On Oct 5, 3:38 pm, MRAB <pyt... at mrabarnett.plus.com> wrote:
> On 05/10/2010 20:03, chaoticcran... at gmail.com wrote:
> > So, I have a rather tricky string comparison problem: I want to search
> > for a set pattern in a variable source.
> > To give you the context, I am searching for set primer sequences
> > within a variable gene sequence. In addition to the non-degenerate A/G/
> > C/T, the gene sequence could have degenerate bases that could encode
> > for more than one base (for example, R means A or G, N means A or G or
> > C or T). One brute force way to do it would be to generate every
> > single non-degenerate sequence the degenerate sequence could mean and
> > do my comparison with all of those, but that would of course be very
> > space and time inefficient.
> > For the sake of simplicity, let's say I replace each degenerate base
> > with a single wildcard character "?". We can do this because there are
> > so many more non-degenerate bases that the probability of a degenerate
> > mismatch is low if the nondegenerates in a primer match up.
> > So, my goal is to search for a small, set pattern (the primer) inside
> > a large source with single wildcard characters (my degenerate gene).
> > The first thing that comes to my mind are regular expressions, but I'm
> > rather n00bish when it comes to using them and I've only been able to
> > find help online where the smaller search pattern has wildcards and
> > the source is constant, such as here:
> >http://www.velocityreviews.com/forums/t337057-efficient-string-lookup...
> > Of course, that's the reverse of my situation and the proposed
> > solutions there won't work for me.
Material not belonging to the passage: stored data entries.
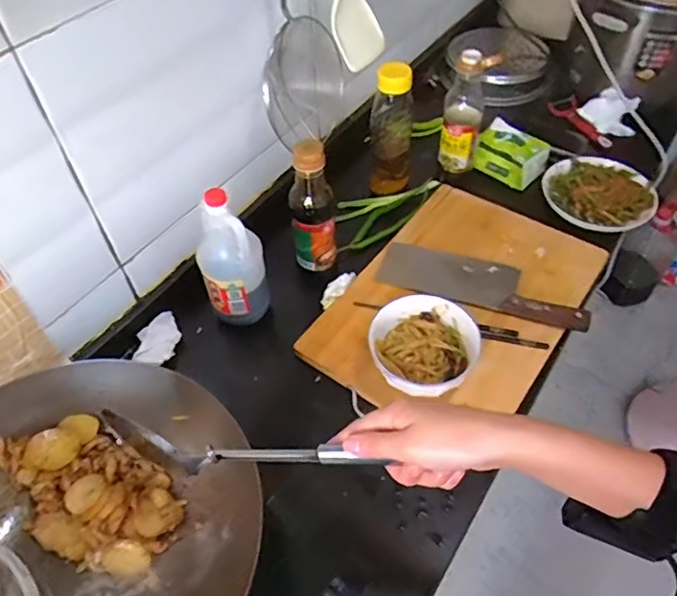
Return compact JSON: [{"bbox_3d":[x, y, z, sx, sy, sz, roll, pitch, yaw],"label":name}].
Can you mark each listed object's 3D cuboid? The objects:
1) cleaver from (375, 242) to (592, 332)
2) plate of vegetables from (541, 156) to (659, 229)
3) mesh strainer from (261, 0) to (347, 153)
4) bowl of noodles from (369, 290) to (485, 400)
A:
[{"bbox_3d":[0.209,-0.026,0.815,0.296,0.020,0.094,16,53,14],"label":"cleaver"},{"bbox_3d":[0.427,-0.176,0.918,0.170,0.039,0.131,20,54,18],"label":"plate of vegetables"},{"bbox_3d":[-0.049,-0.406,0.743,0.105,0.411,0.165,1,50,2],"label":"mesh strainer"},{"bbox_3d":[0.108,0.065,0.719,0.134,0.065,0.127,-1,50,1],"label":"bowl of noodles"}]

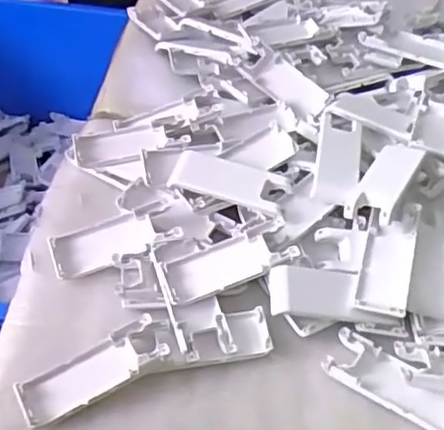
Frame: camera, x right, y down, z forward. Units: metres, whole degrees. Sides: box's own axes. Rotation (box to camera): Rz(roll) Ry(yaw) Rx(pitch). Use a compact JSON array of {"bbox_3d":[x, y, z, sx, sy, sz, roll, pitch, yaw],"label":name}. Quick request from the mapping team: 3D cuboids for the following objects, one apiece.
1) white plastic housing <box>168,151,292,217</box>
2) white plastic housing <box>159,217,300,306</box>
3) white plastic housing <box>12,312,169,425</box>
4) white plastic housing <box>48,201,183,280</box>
[{"bbox_3d":[0.007,-0.026,0.545,0.097,0.018,0.039,15,51,11],"label":"white plastic housing"},{"bbox_3d":[0.005,0.038,0.502,0.101,0.022,0.039,-23,53,-3],"label":"white plastic housing"},{"bbox_3d":[-0.092,0.110,0.453,0.102,0.019,0.038,-24,54,-21],"label":"white plastic housing"},{"bbox_3d":[-0.089,0.021,0.526,0.100,0.027,0.042,-14,51,-14],"label":"white plastic housing"}]

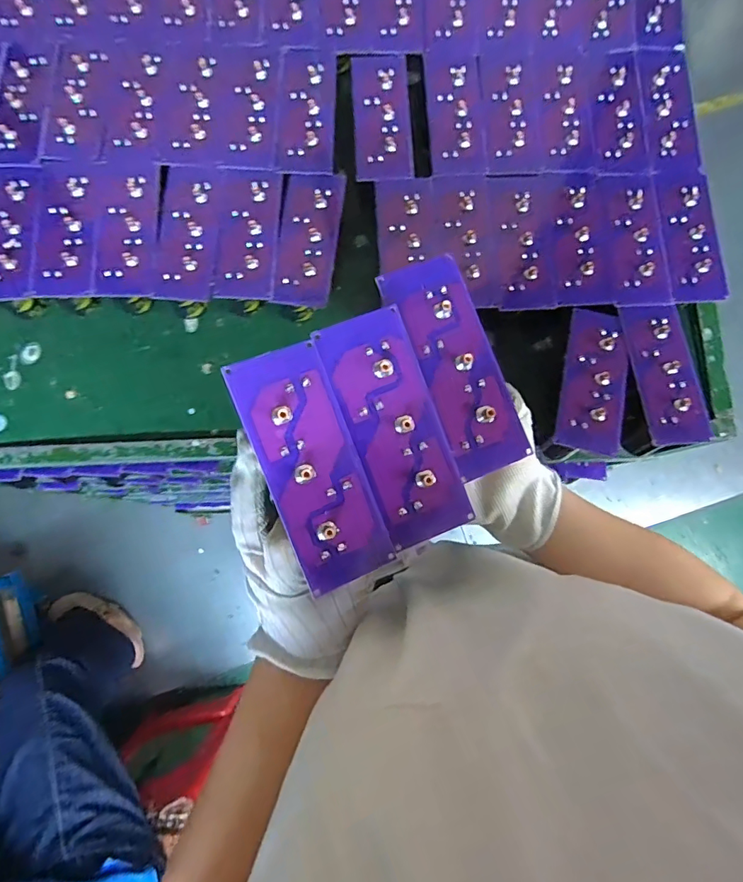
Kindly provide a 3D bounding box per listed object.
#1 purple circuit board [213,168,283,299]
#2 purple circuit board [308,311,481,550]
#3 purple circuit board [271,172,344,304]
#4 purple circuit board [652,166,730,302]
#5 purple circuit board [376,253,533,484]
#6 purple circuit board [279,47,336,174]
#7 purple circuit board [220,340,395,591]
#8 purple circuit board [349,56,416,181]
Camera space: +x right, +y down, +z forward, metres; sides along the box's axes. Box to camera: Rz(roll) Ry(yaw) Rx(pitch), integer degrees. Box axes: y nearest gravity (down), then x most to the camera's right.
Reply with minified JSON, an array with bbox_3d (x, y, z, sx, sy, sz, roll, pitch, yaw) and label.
[{"bbox_3d":[-0.117,-0.197,0.452,0.059,0.006,0.129,1,79,-1],"label":"purple circuit board"},{"bbox_3d":[0.015,-0.008,0.284,0.053,0.007,0.135,-21,93,-5],"label":"purple circuit board"},{"bbox_3d":[-0.059,-0.194,0.455,0.054,0.006,0.135,5,79,0],"label":"purple circuit board"},{"bbox_3d":[0.304,-0.199,0.459,0.052,0.010,0.134,-3,79,-2],"label":"purple circuit board"},{"bbox_3d":[0.053,-0.048,0.298,0.050,0.015,0.135,-21,88,-5],"label":"purple circuit board"},{"bbox_3d":[-0.062,-0.328,0.473,0.054,0.004,0.134,0,79,-1],"label":"purple circuit board"},{"bbox_3d":[-0.033,0.014,0.274,0.051,0.010,0.134,-22,94,-5],"label":"purple circuit board"},{"bbox_3d":[0.011,-0.322,0.474,0.058,0.004,0.139,-4,79,-2],"label":"purple circuit board"}]

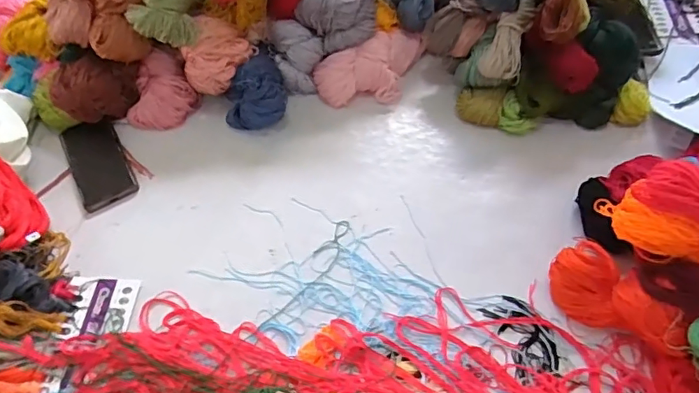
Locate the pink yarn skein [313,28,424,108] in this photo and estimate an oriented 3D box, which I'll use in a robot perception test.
[{"bbox_3d":[0.043,-0.193,0.763,0.181,0.065,0.094,-25,58,-12],"label":"pink yarn skein"}]

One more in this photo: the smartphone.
[{"bbox_3d":[-0.363,-0.046,0.732,0.079,0.017,0.155,-28,59,-13],"label":"smartphone"}]

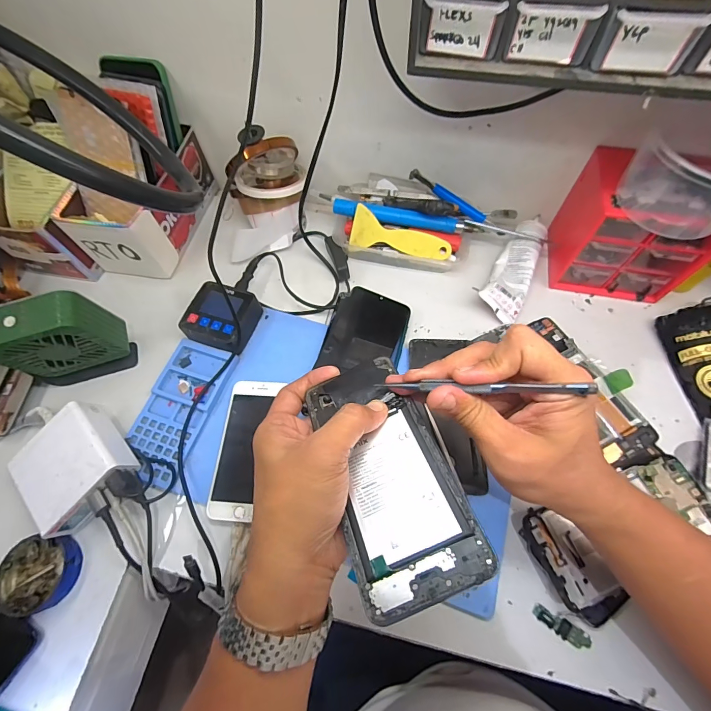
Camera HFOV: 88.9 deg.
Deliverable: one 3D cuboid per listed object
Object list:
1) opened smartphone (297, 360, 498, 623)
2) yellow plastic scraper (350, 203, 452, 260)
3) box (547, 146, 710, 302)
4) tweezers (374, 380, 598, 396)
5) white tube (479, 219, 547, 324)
[{"bbox_3d":[0.018,0.070,0.239,0.076,0.006,0.160,-25,49,0],"label":"opened smartphone"},{"bbox_3d":[0.057,-0.150,0.448,0.124,0.005,0.046,12,109,7],"label":"yellow plastic scraper"},{"bbox_3d":[0.308,-0.141,0.406,0.128,0.117,0.100,10,65,7],"label":"box"},{"bbox_3d":[0.073,0.020,0.230,0.125,0.007,0.007,-1,62,30],"label":"tweezers"},{"bbox_3d":[0.194,-0.106,0.441,0.048,0.033,0.141,25,68,14],"label":"white tube"}]

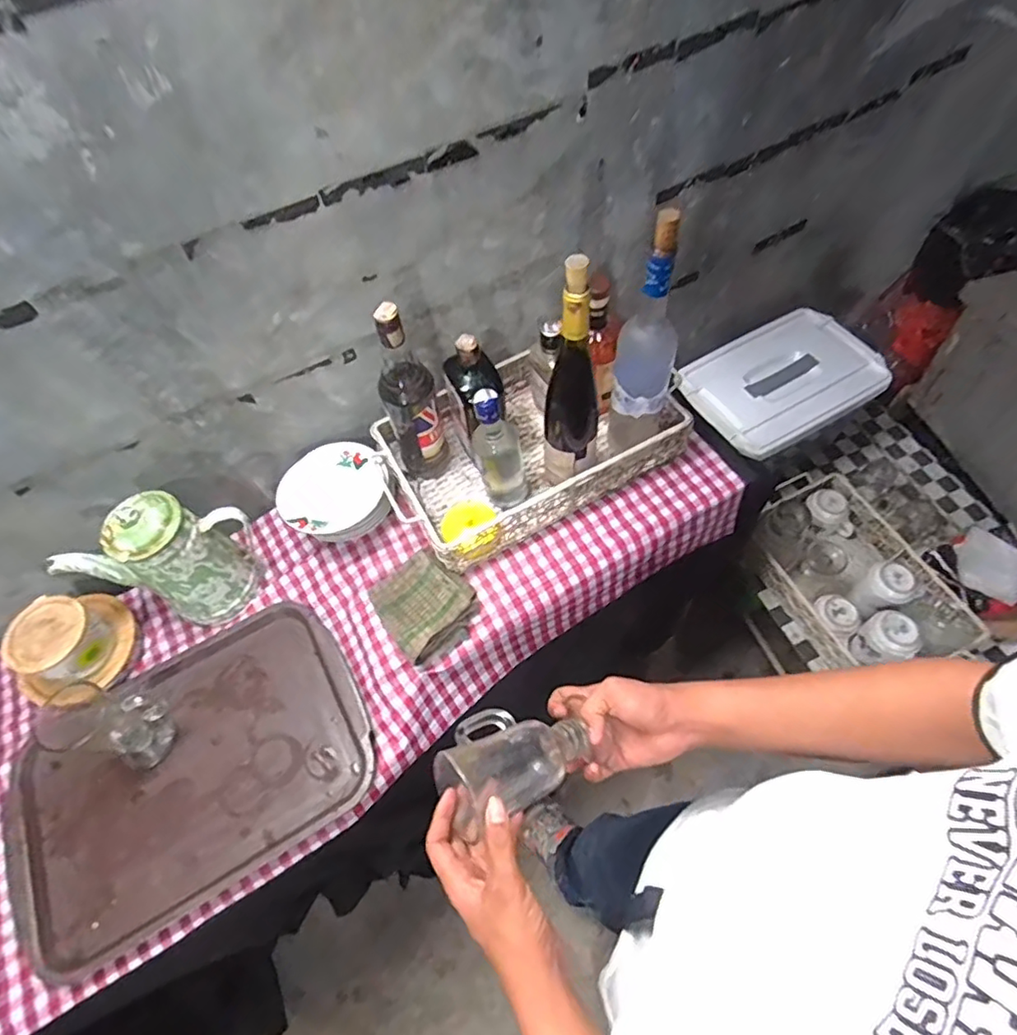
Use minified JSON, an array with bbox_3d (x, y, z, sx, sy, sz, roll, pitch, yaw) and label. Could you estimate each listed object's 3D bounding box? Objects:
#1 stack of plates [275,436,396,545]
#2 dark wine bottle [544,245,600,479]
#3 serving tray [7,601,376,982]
[{"bbox_3d":[-0.251,-0.033,0.843,0.154,0.084,0.163,-40,65,-18],"label":"stack of plates"},{"bbox_3d":[0.079,-0.166,0.706,0.073,0.333,0.072,-1,60,4],"label":"dark wine bottle"},{"bbox_3d":[-0.408,0.323,0.738,0.438,0.028,0.307,-27,61,-11],"label":"serving tray"}]

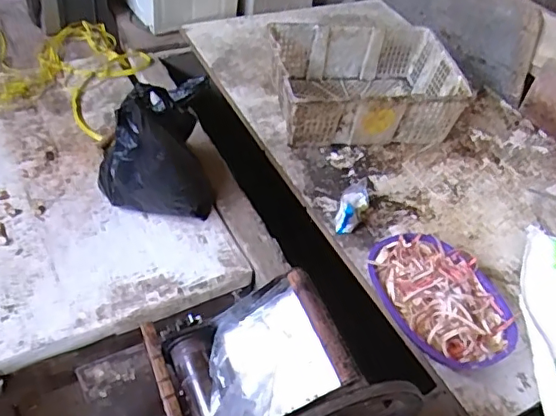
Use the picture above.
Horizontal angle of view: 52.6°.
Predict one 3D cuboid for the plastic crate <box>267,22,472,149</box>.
[{"bbox_3d":[0.222,-0.335,1.519,0.476,0.153,0.355,-2,47,-11],"label":"plastic crate"}]

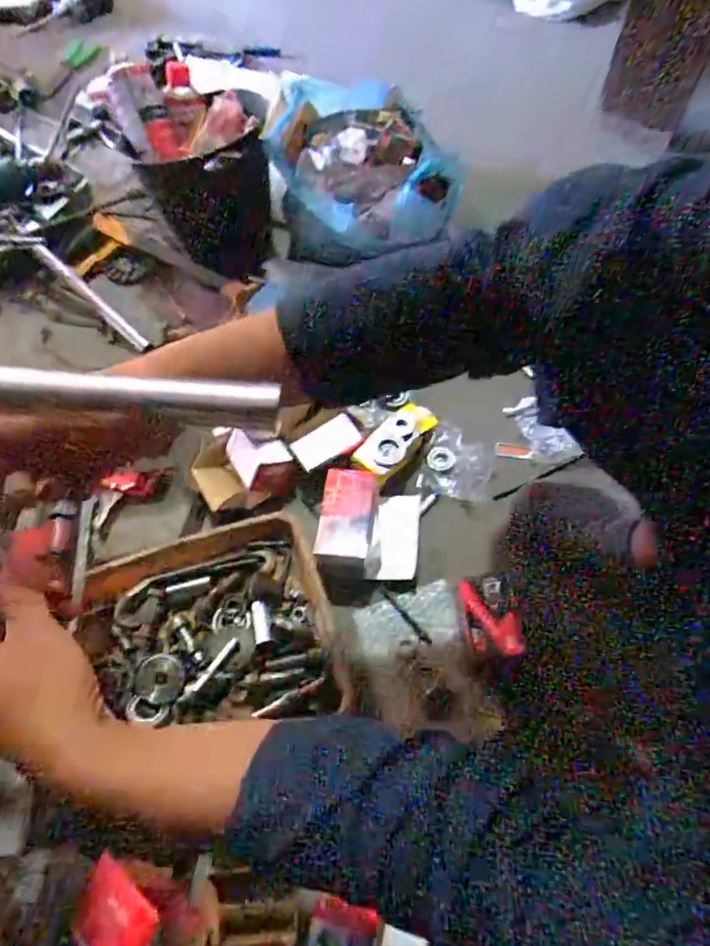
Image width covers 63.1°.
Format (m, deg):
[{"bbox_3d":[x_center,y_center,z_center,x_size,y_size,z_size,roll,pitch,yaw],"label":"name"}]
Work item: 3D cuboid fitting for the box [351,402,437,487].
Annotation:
[{"bbox_3d":[0.062,-0.043,0.822,0.062,0.049,0.142,35,70,20],"label":"box"}]

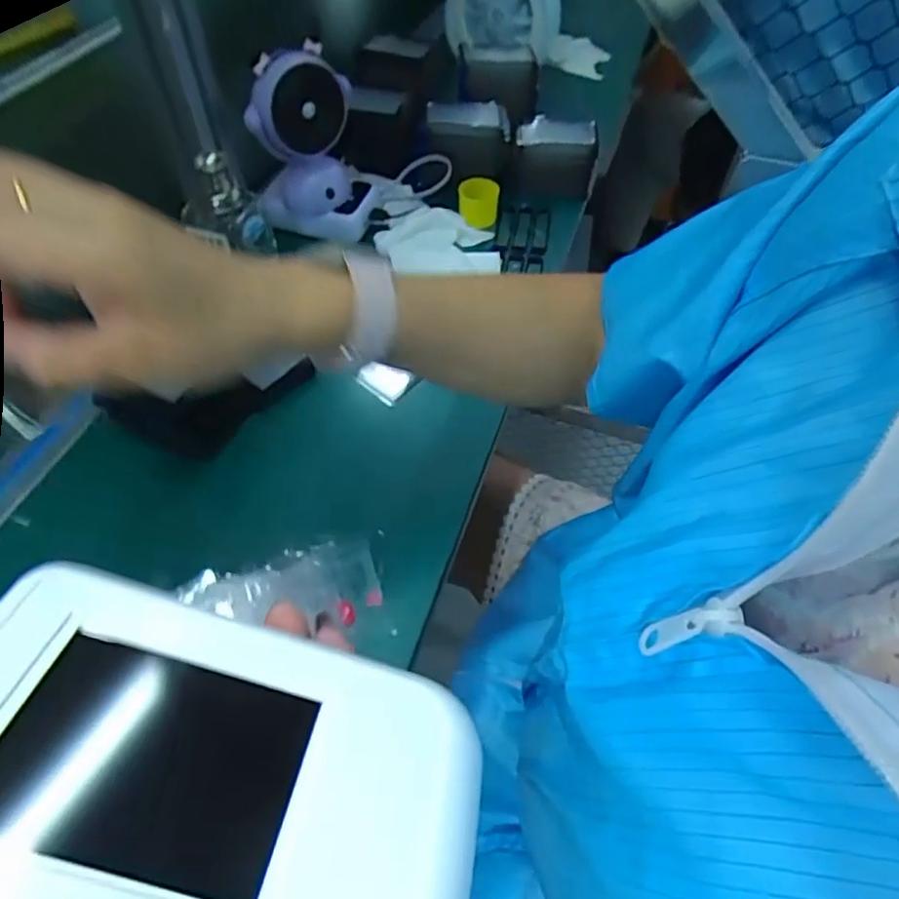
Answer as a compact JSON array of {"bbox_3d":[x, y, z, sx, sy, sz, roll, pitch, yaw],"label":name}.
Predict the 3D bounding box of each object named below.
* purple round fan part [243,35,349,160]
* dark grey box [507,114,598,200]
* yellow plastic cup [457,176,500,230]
[{"bbox_3d":[-0.128,-0.292,0.505,0.089,0.086,0.032,-20,58,-16],"label":"purple round fan part"},{"bbox_3d":[0.106,-0.305,0.623,0.098,0.066,0.043,-12,56,-11],"label":"dark grey box"},{"bbox_3d":[0.030,-0.251,0.601,0.040,0.033,0.037,7,54,2],"label":"yellow plastic cup"}]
So, could you help me out, oh great
> > Python masters? *bows*
> Stand back, I'm going to try regex. :-)
> Both "A" and "R" in the variable sequence should match "A" in the
> primer sequence, so "A" in the primer sequence should be replaced by
> the character set "[AR]". The other bases should be replaced similarly.
> Use a simple dict lookup:
> wildcards = {"A": "[ARN]", "G": "[GRN]", "C": "[CN]", "T": "[TN]"}
> and create the regex for the primer sequence:
> primer_pattern = re.compile("".join(wildcards[c] for c in primer))
> Would that work?

Thank you for your response, MRAB.

That's a rather clever way to do this sort of matching, but I actually
forgot one other crucial thing in my problem description (and I'm
hitting myself on the head for forgetting it!) - I need to know at
what position in my gene the primer was found.

As far as I know (and I'm a regex n00b, so please tell me if I'm
wrong), you can't use string's find() on a regex and regex's match()
does not return a position in the regex. I understand there are
elements of in regular expressions that expand to variable numbers of
characters so a "position number" in a regular expression is often a
meaningless concept. Here, however, my regular expression has a 1 to 1
correspondence since each degenerate base should occupy only one
wildcard slot. In this particular case, a position number is
meaningful AND I need to know it for my program.

Now. . .is there anything we can do about that?